== Exercise ==
Copy the listing below line for line, without changing any character.

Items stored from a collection

****************************************

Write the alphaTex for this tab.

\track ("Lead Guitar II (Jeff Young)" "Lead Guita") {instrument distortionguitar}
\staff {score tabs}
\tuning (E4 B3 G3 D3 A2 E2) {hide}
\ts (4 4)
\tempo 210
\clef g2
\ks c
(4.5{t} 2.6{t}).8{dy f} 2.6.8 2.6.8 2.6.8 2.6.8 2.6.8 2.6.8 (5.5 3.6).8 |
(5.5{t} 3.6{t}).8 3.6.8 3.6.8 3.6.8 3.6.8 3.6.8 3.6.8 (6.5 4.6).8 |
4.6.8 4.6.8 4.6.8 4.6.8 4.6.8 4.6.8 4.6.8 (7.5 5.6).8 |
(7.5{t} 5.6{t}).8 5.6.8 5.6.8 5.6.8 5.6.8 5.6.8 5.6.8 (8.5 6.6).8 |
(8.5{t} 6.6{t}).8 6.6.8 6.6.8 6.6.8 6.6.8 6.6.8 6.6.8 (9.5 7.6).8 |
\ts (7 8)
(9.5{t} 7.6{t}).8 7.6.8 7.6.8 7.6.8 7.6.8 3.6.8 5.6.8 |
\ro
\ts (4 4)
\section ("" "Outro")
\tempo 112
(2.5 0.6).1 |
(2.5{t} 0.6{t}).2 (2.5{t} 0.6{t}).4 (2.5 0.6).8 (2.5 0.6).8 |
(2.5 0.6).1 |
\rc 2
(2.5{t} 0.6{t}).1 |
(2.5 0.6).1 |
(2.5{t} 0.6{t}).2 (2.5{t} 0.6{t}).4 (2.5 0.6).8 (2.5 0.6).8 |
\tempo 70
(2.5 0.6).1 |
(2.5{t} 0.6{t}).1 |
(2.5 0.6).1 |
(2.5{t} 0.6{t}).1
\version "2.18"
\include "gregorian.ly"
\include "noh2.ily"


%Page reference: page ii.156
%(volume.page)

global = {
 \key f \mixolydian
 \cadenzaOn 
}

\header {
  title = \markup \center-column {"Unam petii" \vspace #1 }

****************************************

== Reply to the exercise ==
Write the alphaTex for this tab.

\track ("Lead Guitar II (Jeff Young)" "Lead Guita") {instrument distortionguitar}
\staff {score tabs}
\tuning (E4 B3 G3 D3 A2 E2) {hide}
\ts (4 4)
\tempo 210
\clef g2
\ks c
(4.5{t} 2.6{t}).8{dy f} 2.6.8 2.6.8 2.6.8 2.6.8 2.6.8 2.6.8 (5.5 3.6).8 |
(5.5{t} 3.6{t}).8 3.6.8 3.6.8 3.6.8 3.6.8 3.6.8 3.6.8 (6.5 4.6).8 |
4.6.8 4.6.8 4.6.8 4.6.8 4.6.8 4.6.8 4.6.8 (7.5 5.6).8 |
(7.5{t} 5.6{t}).8 5.6.8 5.6.8 5.6.8 5.6.8 5.6.8 5.6.8 (8.5 6.6).8 |
(8.5{t} 6.6{t}).8 6.6.8 6.6.8 6.6.8 6.6.8 6.6.8 6.6.8 (9.5 7.6).8 |
\ts (7 8)
(9.5{t} 7.6{t}).8 7.6.8 7.6.8 7.6.8 7.6.8 3.6.8 5.6.8 |
\ro
\ts (4 4)
\section ("" "Outro")
\tempo 112
(2.5 0.6).1 |
(2.5{t} 0.6{t}).2 (2.5{t} 0.6{t}).4 (2.5 0.6).8 (2.5 0.6).8 |
(2.5 0.6).1 |
\rc 2
(2.5{t} 0.6{t}).1 |
(2.5 0.6).1 |
(2.5{t} 0.6{t}).2 (2.5{t} 0.6{t}).4 (2.5 0.6).8 (2.5 0.6).8 |
\tempo 70
(2.5 0.6).1 |
(2.5{t} 0.6{t}).1 |
(2.5 0.6).1 |
(2.5{t} 0.6{t}).1
\version "2.18"
\include "gregorian.ly"
\include "noh2.ily"


%Page reference: page ii.156
%(volume.page)

global = {
 \key f \mixolydian
 \cadenzaOn 
}

\header {
  title = \markup \center-column {"Unam petii" \vspace #1 }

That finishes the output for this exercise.